My mom works for the Department of Defense so she gets a lot of these e-mails from the FBI when a scam or something similar occurs. This one seems to be resurfacing lately. Just passing it on as this seems like a scam that is easy to fall for:



> Jury Scam
> 
> This has been verified by the FBI (their link is also included below).
> Please pass this on to everyone in your email address book. It is
> ...


----------



## marb42 (Oct 19, 2008)

Lina, that's terrible. Thanks for the info! There's some sick people out there.
Gina


----------



## ama0722 (Nov 28, 2006)

That is terrible and I could easily see people falling for it. I recently had a collection call for a "mandy brown" and they tried to do the same thing! They said in order for them to not call, I would need to verify my social security number....


----------



## maryam187 (Jul 18, 2007)

OMG, that's the last thing I need this year. Thanks for the info, I probably would've given them all info out of fear to be deported or something, LOL.


----------



## Carefulove (Mar 20, 2009)

Thanks.

Just this week, I got a call on my Cell phone from a "collection agency" that claimed to be trying to collect funds from me ($70) on behalf of Columbia House. The claim is from 1998. I had to laugh out loud when she finished talking. And to think that peolpe do fall for that!


----------



## Evye's Mom (Dec 16, 2008)

Carefulove said:


> Thanks.
> 
> Just this week, I got a call on my Cell phone from a "collection agency" that claimed to be trying to collect funds from me ($70) on behalf of Columbia House. The claim is from 1998. I had to laugh out loud when she finished talking. And to think that peolpe do fall for that!

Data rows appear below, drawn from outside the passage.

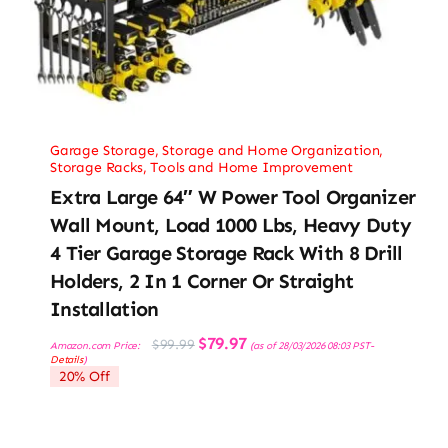
Garage Storage
,
Storage and Home Organization
,
Storage Racks
,
Tools and Home Improvement
Extra Large 64″ W Power Tool Organizer
Wall Mount, Load 1000 Lbs, Heavy Duty
4 Tier Garage Storage Rack With 8 Drill
Holders, 2 In 1 Corner Or Straight
Installation
Original
Current
$
79.97
$
99.99
Amazon.com Price:
(as of 28/03/2026 08:03 PST-
price
price
Details
)
was:
is:
20% Off
$99.99.
$79.97.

I will have to share this with my daughter. She got a call last week from a so-called collection agency on behalf of "Chase" saying she owed $8000 from a so-called debt 12 years ago.


----------



## Janet Zee (Mar 16, 2007)

Lina.....I saw this on CBS News 2 days ago. It's terrible what some people will do, the reporter stated that most of the calls originate outside the US.


----------